When the British theatre director Mark Rosenblatt decided to finally write a long-considered play about Roald Dahl’s antisemitism, he could hardly have imagined that it would open in such horribly resonating circumstances.
Back in 1983 what propelled Dahl to write the book review that publicly revealed his attitude to Jews, was the Israeli invasion of Lebanon a year earlier. Published in the magazine Literary Review Dahl’s piece began:
In June 1941 I happened to be in, of all places, Palestine, flying with the RAF against the Vichy French and the Nazis. Hitler happened to be in Germany and the gas-chambers were being built and the mass slaughter of the Jews was beginning. Our hearts bled for the Jewish men, women and children, and we hated the Germans. Exactly forty-one years later, in June 1982, the Israeli forces were streaming northwards out of what used to be Palestine into Lebanon, and the mass slaughter of the inhabitants began. Our hearts bled for the Lebanese and Palestinian men, women and children, and we all started hating the Israelis.
Dahl did not concern himself with why the Israelis had taken such a drastic step – which was to expel the armed Palestinian groups which had taken up residence in Southern Lebanon after having been expelled from Jordan a decade earlier. The book he reviewed was a powerful collection of photographs and prose about the horrible human consequences of that war, not an account of it.
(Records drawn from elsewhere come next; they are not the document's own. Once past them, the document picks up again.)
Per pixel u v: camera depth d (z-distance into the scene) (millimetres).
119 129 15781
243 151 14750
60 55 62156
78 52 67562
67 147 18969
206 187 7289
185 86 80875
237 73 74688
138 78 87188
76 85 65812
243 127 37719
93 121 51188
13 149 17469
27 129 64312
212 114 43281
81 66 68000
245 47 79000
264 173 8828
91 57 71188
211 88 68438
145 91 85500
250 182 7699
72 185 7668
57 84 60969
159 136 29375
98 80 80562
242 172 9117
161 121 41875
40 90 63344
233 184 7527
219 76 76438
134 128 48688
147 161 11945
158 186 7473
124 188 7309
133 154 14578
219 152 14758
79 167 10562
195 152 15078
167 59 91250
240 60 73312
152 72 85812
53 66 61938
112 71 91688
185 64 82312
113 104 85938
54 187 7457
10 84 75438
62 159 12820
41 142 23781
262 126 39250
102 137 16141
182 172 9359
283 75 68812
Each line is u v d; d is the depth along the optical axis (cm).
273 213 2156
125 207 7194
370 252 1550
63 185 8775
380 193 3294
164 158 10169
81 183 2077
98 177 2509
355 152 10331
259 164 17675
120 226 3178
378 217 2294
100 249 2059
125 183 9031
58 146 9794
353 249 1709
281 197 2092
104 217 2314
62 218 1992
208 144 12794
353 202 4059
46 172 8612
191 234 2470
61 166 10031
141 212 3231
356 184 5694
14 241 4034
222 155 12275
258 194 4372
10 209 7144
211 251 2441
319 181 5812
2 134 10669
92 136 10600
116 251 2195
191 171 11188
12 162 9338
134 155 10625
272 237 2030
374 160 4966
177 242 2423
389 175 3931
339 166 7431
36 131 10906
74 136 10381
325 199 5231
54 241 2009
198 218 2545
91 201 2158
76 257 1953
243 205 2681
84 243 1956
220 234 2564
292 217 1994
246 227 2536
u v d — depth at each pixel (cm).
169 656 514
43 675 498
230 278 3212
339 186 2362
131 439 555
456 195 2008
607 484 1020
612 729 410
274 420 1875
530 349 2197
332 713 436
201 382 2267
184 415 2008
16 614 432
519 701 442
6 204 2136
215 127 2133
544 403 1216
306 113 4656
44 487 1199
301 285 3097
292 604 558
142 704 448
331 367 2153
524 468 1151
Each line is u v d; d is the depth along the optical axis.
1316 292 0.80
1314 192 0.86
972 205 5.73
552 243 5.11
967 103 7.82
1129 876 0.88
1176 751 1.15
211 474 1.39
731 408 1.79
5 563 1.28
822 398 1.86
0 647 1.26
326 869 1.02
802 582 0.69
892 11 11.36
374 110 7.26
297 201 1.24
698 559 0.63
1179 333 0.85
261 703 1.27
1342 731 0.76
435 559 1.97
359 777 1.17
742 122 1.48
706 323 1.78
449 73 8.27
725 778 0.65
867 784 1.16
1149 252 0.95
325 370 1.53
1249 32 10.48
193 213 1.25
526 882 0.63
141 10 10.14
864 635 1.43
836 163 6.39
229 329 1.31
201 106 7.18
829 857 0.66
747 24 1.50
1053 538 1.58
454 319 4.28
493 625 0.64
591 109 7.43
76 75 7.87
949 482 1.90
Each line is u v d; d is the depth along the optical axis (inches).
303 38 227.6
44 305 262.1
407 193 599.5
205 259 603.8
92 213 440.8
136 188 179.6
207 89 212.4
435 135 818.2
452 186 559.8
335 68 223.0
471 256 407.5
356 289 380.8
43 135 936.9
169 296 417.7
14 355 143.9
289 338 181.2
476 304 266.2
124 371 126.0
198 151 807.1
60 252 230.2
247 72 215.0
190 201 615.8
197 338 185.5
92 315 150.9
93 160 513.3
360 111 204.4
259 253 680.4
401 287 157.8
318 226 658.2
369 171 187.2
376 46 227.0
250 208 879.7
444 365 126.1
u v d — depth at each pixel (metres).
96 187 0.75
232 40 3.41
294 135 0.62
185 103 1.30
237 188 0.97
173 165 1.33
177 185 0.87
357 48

However Dahl’s piece rapidly departed from being about the book and became about something else. “Never before in the history of man”, he wrote:
…has a race of people switched so rapidly from being much-pitied victims to barbarous murderers. Never before has a race of people generated so much sympathy around the world and then, in the space of a lifetime, succeeded in turning that sympathy into hatred and revulsion.
This relentless confidence both in his own sweeping judgement (“never before in the history of man”) and in its being universally shared (“around the world”) led Dahl to the kind of concluding peroration that many Jews fear is the inevitable end point of such an argument. “Every Jew in the world should read” the book, he wrote, because:
Now is the time for the Jews of the world to become anti-Israeli. But do they have the conscience? And do they I wonder have the guts? Or must Israel, like Germany be brought to its knees before she learns how to behave in the world?
Even a stinker like Hitler
Rosenblatt’s play opens with Dahl considering the artwork for his new book The Witches and expecting a visit from a representative of his American publishers, who want him to apologise for what he had said. His resistance to such a withdrawal and his arguments with the other characters – two of them Jewish – form the (fictional) meat of the drama.
And here I need to alert you to a spoiler - though what happens next is a matter of record. In an act of defiance Dahl agrees to a telephone interview with a young journalist from the New Statesman. And tells him that:
There is a trait in the Jewish character that does provoke animosity. Maybe it’s a kind of lack of generosity towards non-Jews. There is simply a sense of tribal closeness, you know, sticking together. You know they killed 22,000 civilians when they bombed Beirut last year?
A sense perhaps their pain is the only pain worth mentioning. When it comes to Israel's appalling behaviour, I believe you see it all too clearly- in Israel's powerful influence over the US treasury, if we must be frank. Over the presidency. At any and all costs. Except its own.
The US treasury! And as if Dahl hasn’t hit almost all the stereotypes deployed by antisemites over the years, he has that one last crushing observation:
There’s always a reason why anti-anything crops up anywhere. Even a stinker like Hitler didn’t just pick on them for no reasons.
Full exegesis
The backwash from this exercise in partly blaming the Jews for their own mass extermination was minimal. The Witches sold well, it became a play and then a film and then an opera and then another film, its main villain appeared on a commemorative stamp, and its earnings filled the coffers of the Dahl estate. His publishers stood by him.
However Dahl himself believed that the row over his review and his subsequent statements had cost him a knighthood. In 1990, not long before he died he gave an interview to The Independent in which he claimed that the Israeli invasion of Lebanon had been “hushed up” by newspapers “because they are primarily Jewish-owned”. Which would have been a revelation to Rupert Murdoch and the Rothermeres - who perhaps he confused with the Rothschilds. Dahl went on:
I’m certainly anti-Israeli and I’ve become anti-Semitic in as much as that you get a Jewish person in another country like England strongly supporting Zionism. I think they should see both sides. It’s the same old thing: we all know about Jews and the rest of it. There aren’t any non-Jewish publishers anywhere, they control the media—jolly clever thing to do—that’s why the president of the United States has to sell all this stuff to Israel.
You might call this the Dahl exegesis – the gradual extrapolation out of one opinion (that Israel is behaving badly on its borders) to a contempt and hatred for the Jews as a people. It’s the journey that many Jews think they see many embarking upon right now.